Work item: Extract each line of the records below that contains the word "приємно".
------ Records supplied
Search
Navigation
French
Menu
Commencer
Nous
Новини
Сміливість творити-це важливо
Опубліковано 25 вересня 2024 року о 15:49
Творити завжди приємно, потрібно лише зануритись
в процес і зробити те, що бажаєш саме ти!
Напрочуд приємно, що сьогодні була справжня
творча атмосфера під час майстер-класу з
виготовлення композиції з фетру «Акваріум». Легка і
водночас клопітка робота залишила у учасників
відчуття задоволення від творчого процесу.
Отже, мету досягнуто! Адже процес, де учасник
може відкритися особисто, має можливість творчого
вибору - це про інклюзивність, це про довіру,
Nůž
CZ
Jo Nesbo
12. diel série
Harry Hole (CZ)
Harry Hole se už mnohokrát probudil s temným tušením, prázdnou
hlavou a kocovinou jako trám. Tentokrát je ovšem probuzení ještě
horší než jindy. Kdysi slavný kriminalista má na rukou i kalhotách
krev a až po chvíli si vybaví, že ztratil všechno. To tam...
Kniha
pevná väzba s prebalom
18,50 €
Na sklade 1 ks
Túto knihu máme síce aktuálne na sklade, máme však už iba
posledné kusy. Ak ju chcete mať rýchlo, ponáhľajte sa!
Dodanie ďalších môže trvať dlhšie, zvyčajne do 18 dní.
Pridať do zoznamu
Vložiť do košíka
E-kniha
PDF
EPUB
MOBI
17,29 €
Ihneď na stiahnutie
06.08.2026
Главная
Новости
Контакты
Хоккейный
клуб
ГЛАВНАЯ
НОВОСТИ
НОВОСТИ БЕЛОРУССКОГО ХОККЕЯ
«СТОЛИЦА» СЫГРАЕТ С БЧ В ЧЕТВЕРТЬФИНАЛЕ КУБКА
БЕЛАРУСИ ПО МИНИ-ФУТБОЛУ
------------
Written response:
Творити завжди приємно, потрібно лише зануритись
Напрочуд приємно, що сьогодні була справжня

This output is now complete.